Similar to the reproducer perspective, the concepts of repeated assembly and core configurations came out of the search for an alternative to the gene’s-eye view in the human sciences. Traditional neo-Darwinism simply lacked conceptual tools for understanding development and environment at the phenotypic level. Consequently, references to “adaptations” were fraught with overtones of genetic determination. At the same time it reinforced widespread assumptions in both the social sciences and folk psychology that human nature is more or less rational and individually self-interested (Kitcher 1985), with sociality explained as an extension of a Machiavellian intelligence. Few such claims about human psychological traits could bear the “burdens of proof” required by neo-Darwinism (Lloyd 1999).

Given such starting assumptions, sociobiology’s “central problem” was the evolution of altruism. Although an interesting and generative problem for population geneticists, it was arguably the wrong one. The “central problem” in social life is coordination (Caporael et al. 1989; Caporael and Baron 1997; Sterelny 2012). Even a melee or a war requires humans to coordinate the place, body movements, and time just to land the first blow. More significantly, humans are obligately interdependent, unable to reproduce and survive to reproductive age without a group (Brewer and Caporael 2006) even—indeed more so—in a technological world. Ours is a group-living species, a product of the coevolution of genetic endowment, social structure, and culture (Boyd and Richerson 1985; Flinn et al. 2005; Dunbar, Gamble, and Gowlett 2010). The gene’s-eye view addresses these issues awkwardly at best.

Repeated assembly (Caporael 1997, 2003) was proposed as an alternative evolutionary approach, one consistent with traditional Darwinism, but at a higher level of analysis. Because the observation of recurrence is in large part the reason researchers turned to evolutionary explanations, it seemed a reasonable place to start. Repeated assembly refers to recurrent entity–environment relations composed of hierarchically organized, heterogeneous components having differing frequencies and scales of replication. This mouthful of a definition attempts to stitch repeated assembly to multilevel selection theory. Evolutionary processes operate over multiple levels of hierarchical organization—macromolecules, genes, cells, organisms, and even groups (Buss 1987; Maynard Smith and Szathmáry 1995; Sober and Wilson 1998). It also adopted an orientation from developmental systems theory: organisms are the product of multiple resources, including genes, the organism’s own activity, and a variety of external resources. Genes are among multiple necessary resources, which can include centrosomes from the sperm, maternal information in the egg, a language environment, a host of artifacts, and persistent regularities such as constancies of the atmosphere. Thus, repeated assembly provides a framework for analysis of a broad range of entities including genes, organisms, groups, practices, and artifacts.

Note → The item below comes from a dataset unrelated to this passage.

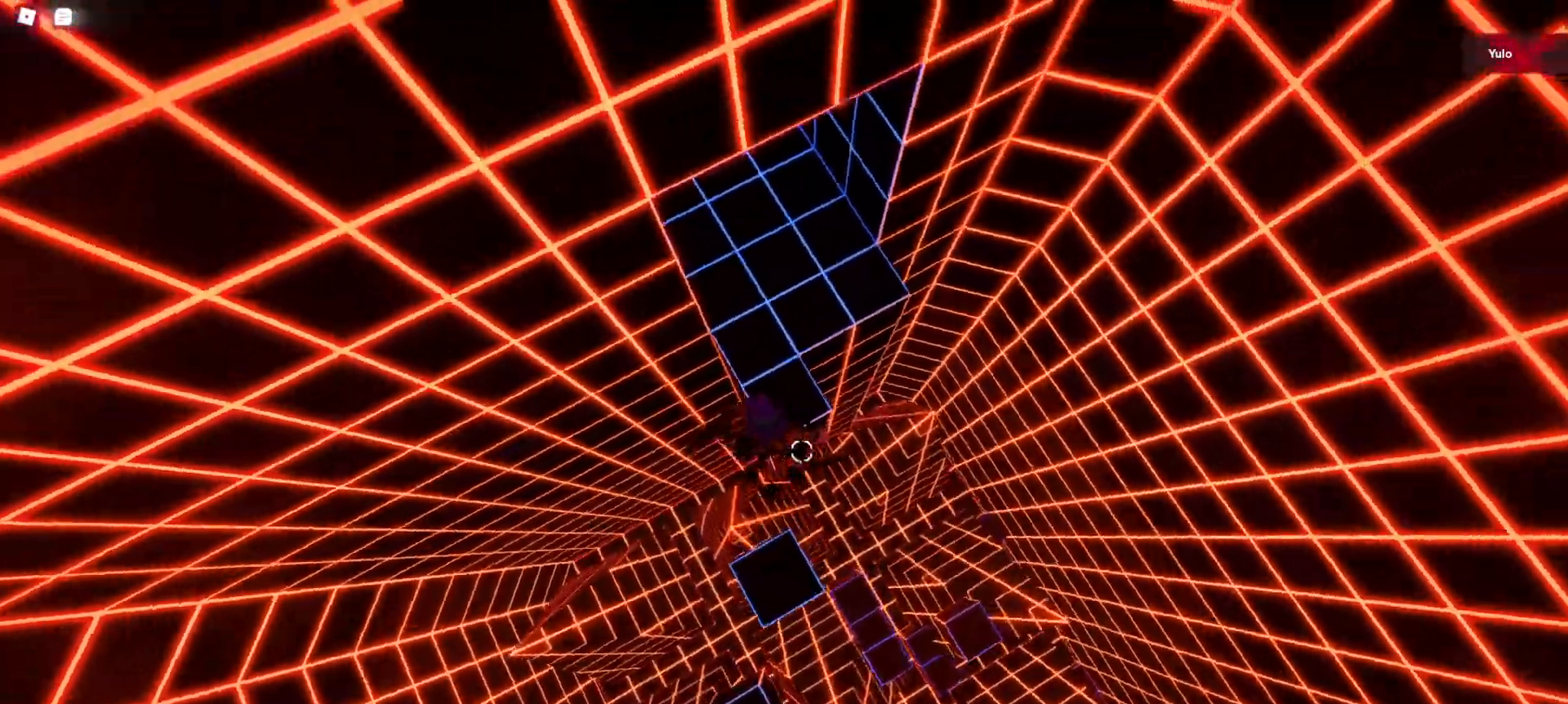
{"keys": ["w"], "mouse": [], "events": [[383, "space", "down"], [467, "space", "up"]]}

The core configuration model is a narrative (and highly idealized) model about structural dynamics (Caporael 1997). The model posits that ecology and morphology have constrained humans to living in face-to-face groups for much of their prehistory and, until recently, their history. Consequently, groups have become a significant interface between individual and habitat. Core configurations are a conjunction of embodied form, size, and task within face-to-face groups. The overall selective advantage of evolution for sociality is coordination of activity and the acquisition, reproduction, and maintenance of resources, including information, knowledge, and practices within and between generations. The overarching hypothesis of the model is that human mental systems should have coevolved with core configurations, which in turn are grounded in the interrelations of body, tasks, ecology, and culture of evolving humans.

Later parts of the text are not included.